**About this exercise:** All lines from the one with "pyautogui.moveTo(657, 449)" through the final line below are to be reproduced exactly; omit the others.

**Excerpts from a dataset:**
————
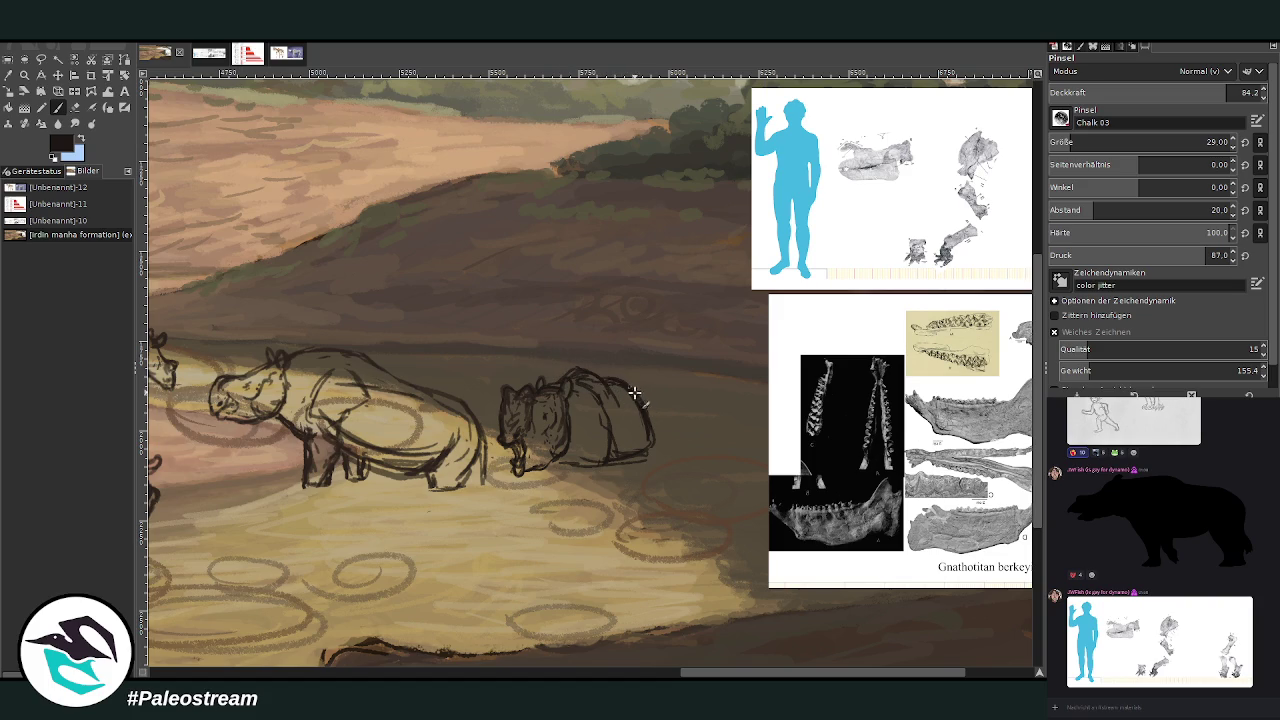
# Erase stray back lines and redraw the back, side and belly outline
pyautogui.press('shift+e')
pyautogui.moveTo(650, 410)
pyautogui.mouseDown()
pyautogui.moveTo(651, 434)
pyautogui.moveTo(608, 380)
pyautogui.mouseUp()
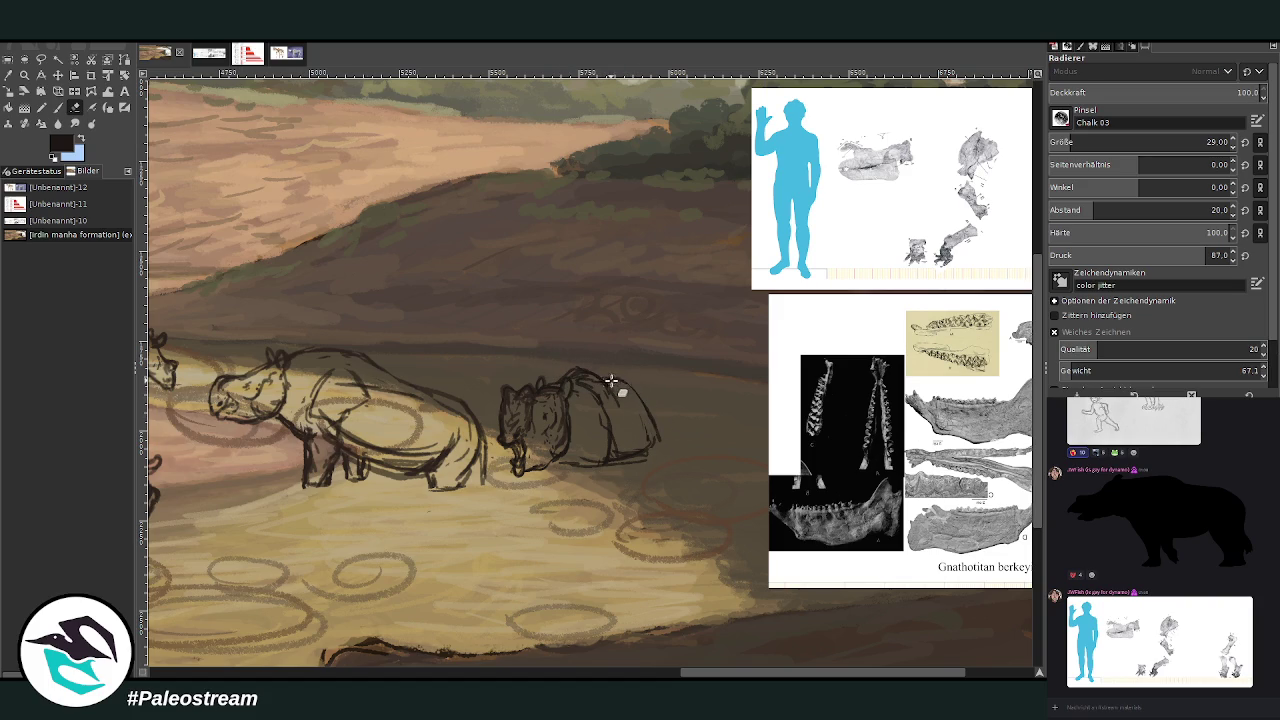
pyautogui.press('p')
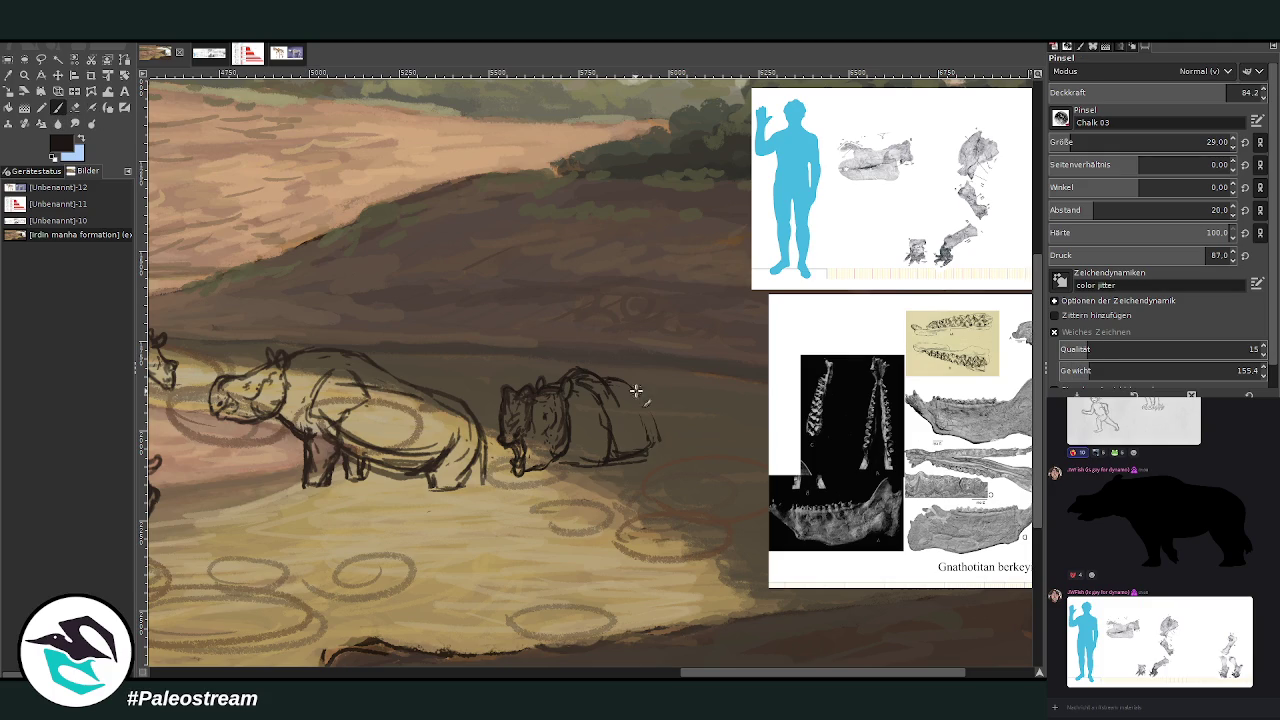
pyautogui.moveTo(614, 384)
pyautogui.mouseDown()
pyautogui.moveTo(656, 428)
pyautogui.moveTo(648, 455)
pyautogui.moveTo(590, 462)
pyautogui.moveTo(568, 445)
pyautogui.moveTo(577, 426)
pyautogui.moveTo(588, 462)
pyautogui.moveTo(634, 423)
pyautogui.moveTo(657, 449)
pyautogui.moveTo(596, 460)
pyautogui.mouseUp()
————
**Exercise response:**
pyautogui.moveTo(657, 449)
pyautogui.moveTo(596, 460)
pyautogui.mouseUp()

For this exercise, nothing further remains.